• EXTRACTED ENTRIES

════════════════

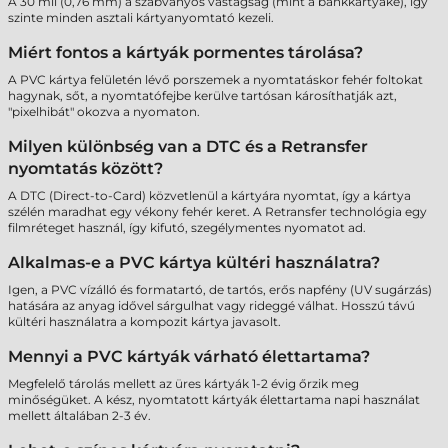
A 30 mil (0,76 mm) a szabványos vastagság (mint a bankkártyáké), így
szinte minden asztali kártyanyomtató kezeli.
Miért fontos a kártyák pormentes tárolása?
A PVC kártya felületén lévő porszemek a nyomtatáskor fehér foltokat
hagynak, sőt, a nyomtatófejbe kerülve tartósan károsíthatják azt,
"pixelhibát" okozva a nyomaton.
Milyen különbség van a DTC és a Retransfer
nyomtatás között?
A DTC (Direct-to-Card) közvetlenül a kártyára nyomtat, így a kártya
szélén maradhat egy vékony fehér keret. A Retransfer technológia egy
filmréteget használ, így kifutó, szegélymentes nyomatot ad.
Alkalmas-e a PVC kártya kültéri használatra?
Igen, a PVC vízálló és formatartó, de tartós, erős napfény (UV sugárzás)
hatására az anyag idővel sárgulhat vagy rideggé válhat. Hosszú távú
kültéri használatra a kompozit kártya javasolt.
Mennyi a PVC kártyák várható élettartama?
Megfelelő tárolás mellett az üres kártyák 1-2 évig őrzik meg
minőségüket. A kész, nyomtatott kártyák élettartama napi használat
mellett általában 2-3 év.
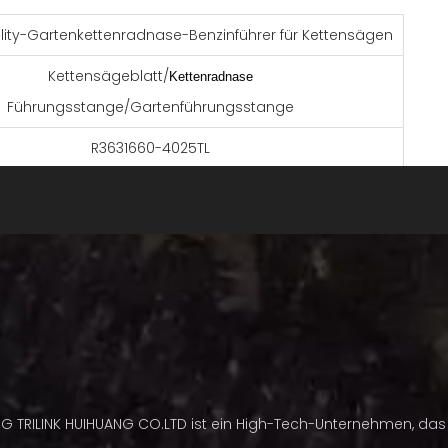
ility-Gartenkettenradnase-Benzinführer für Kettensägen
Kettensägeblatt/
Kettenradnase
Führungsstange/Gartenführungsstange
R3631660-4025TL
3/8'
063
grau
钢
RSN-Leiste
16 Zoll (40,64 cm)
NG TRILINK HUIHUANG CO.LTD ist ein High-Tech-Unternehmen, das 
60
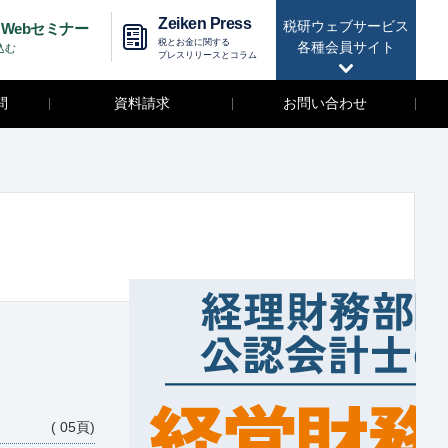
Zeiken Press
税研ウェブサービス
Webセミナー
税とお金に関する
各種会員サイト
込む
プレスリリースとコラム
問
資料請求
お問い合わせ
( 05頁)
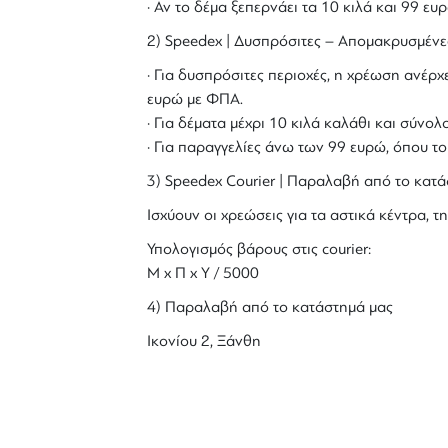
· Αν το δέμα ξεπερνάει τα 10 κιλά και 99 ε
2) Speedex | Δυσπρόσιτες – Απομακρυσμένε
· Για δυσπρόσιτες περιοχές, η χρέωση ανέρχε
ευρώ με ΦΠΑ.
· Για δέματα μέχρι 10 κιλά καλάθι και σύν
· Για παραγγελίες άνω των 99 ευρώ, όπου τ
3) Speedex Courier | Παραλαβή από το κατά
Ισχύουν οι χρεώσεις για τα αστικά κέντρα, τη
Υπολογισμός βάρους στις courier:
Μ x Π x Y / 5000
4) Παραλαβή από το κατάστημά μας
Ικονίου 2, Ξάνθη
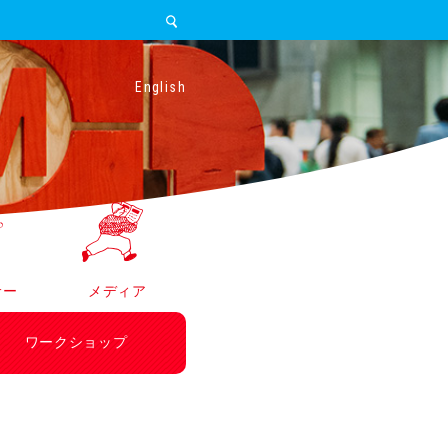
English
サー
メディア
ワークショップ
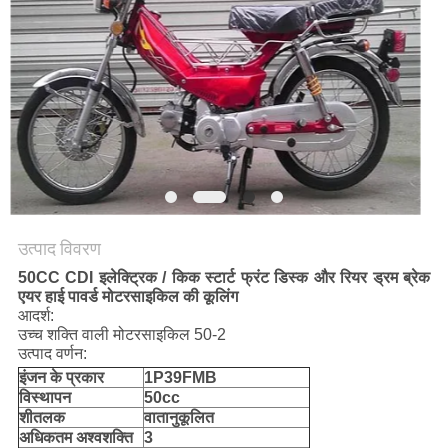
गोपनीयता
नीति
उत्पाद विवरण
50CC CDI इलेक्ट्रिक / किक स्टार्ट फ्रंट डिस्क और रियर ड्रम ब्रेक
एयर हाई पावर्ड मोटरसाइकिल की कूलिंग
आदर्श:
उच्च शक्ति वाली मोटरसाइकिल 50-2
उत्पाद वर्णन:
इंजन के प्रकार
1P39FMB
विस्थापन
50cc
शीतलक
वातानुकूलित
अधिकतम अश्वशक्ति
3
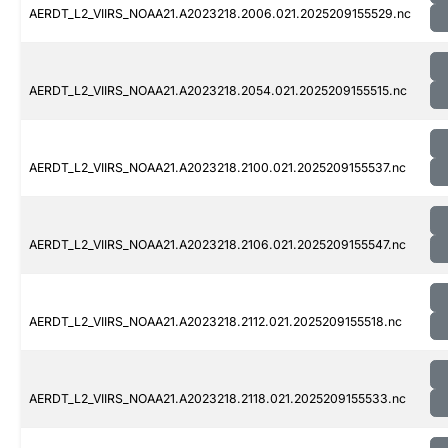
AERDT_L2_VIIRS_NOAA21.A2023218.2006.021.2025209155529.nc
AERDT_L2_VIIRS_NOAA21.A2023218.2054.021.2025209155515.nc
AERDT_L2_VIIRS_NOAA21.A2023218.2100.021.2025209155537.nc
AERDT_L2_VIIRS_NOAA21.A2023218.2106.021.2025209155547.nc
AERDT_L2_VIIRS_NOAA21.A2023218.2112.021.2025209155518.nc
AERDT_L2_VIIRS_NOAA21.A2023218.2118.021.2025209155533.nc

════════════════

• WHAT TO PRODUCE
Filter the entries above and copy only the lines that hold "κιλά".

• ANSWER SECTION
· Αν το δέμα ξεπερνάει τα 10 κιλά και 99 ε
· Για δέματα μέχρι 10 κιλά καλάθι και σύν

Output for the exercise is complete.